§ **Problem to solve**: An exact transcription is needed, starting at the line containing "A large merge" and running through the last line of the records, with every picture left out.

'''

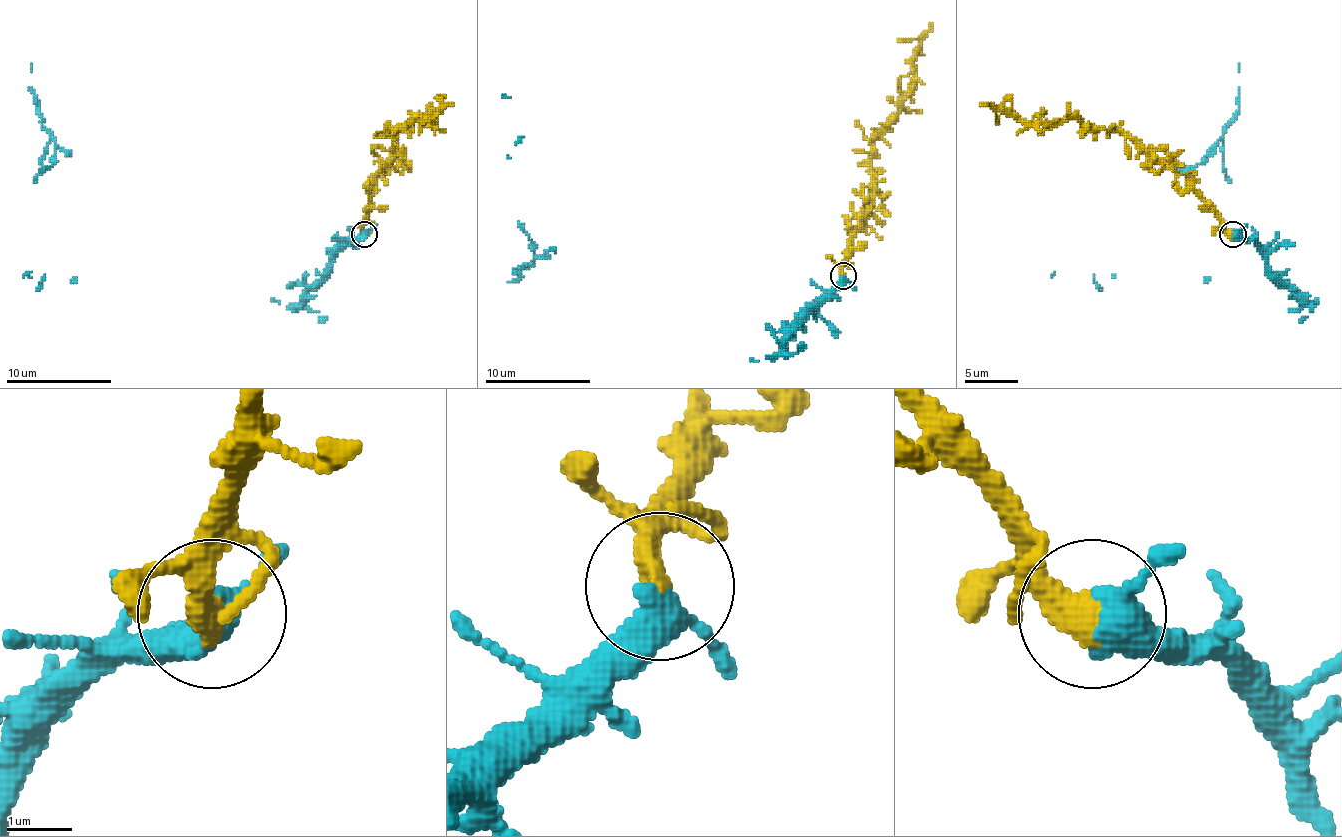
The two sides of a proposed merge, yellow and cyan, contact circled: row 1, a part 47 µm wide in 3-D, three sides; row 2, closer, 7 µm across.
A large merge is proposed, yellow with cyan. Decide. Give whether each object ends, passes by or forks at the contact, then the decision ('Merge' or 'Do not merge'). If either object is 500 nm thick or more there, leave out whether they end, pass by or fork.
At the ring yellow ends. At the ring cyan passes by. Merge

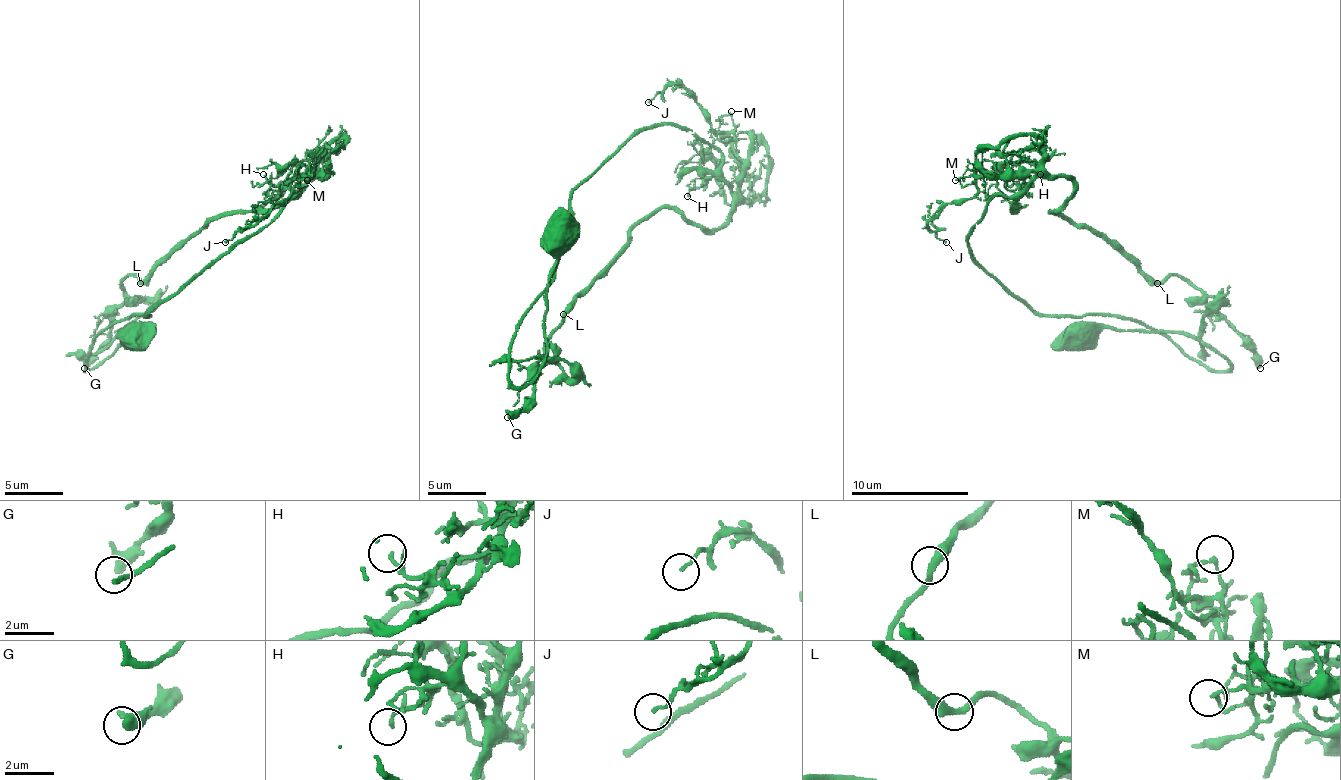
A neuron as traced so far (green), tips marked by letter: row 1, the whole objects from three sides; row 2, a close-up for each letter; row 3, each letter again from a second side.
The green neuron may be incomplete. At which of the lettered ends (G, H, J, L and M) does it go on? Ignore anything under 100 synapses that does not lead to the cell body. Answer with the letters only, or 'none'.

'''

§ **Solution to the exercise**:
A large merge is proposed, yellow with cyan. Decide. Give whether each object ends, passes by or forks at the contact, then the decision ('Merge' or 'Do not merge'). If either object is 500 nm thick or more there, leave out whether they end, pass by or fork.
At the ring yellow ends. At the ring cyan passes by. Merge

A neuron as traced so far (green), tips marked by letter: row 1, the whole objects from three sides; row 2, a close-up for each letter; row 3, each letter again from a second side.
The green neuron may be incomplete. At which of the lettered ends (G, H, J, L and M) does it go on? Ignore anything under 100 synapses that does not lead to the cell body. Answer with the letters only, or 'none'.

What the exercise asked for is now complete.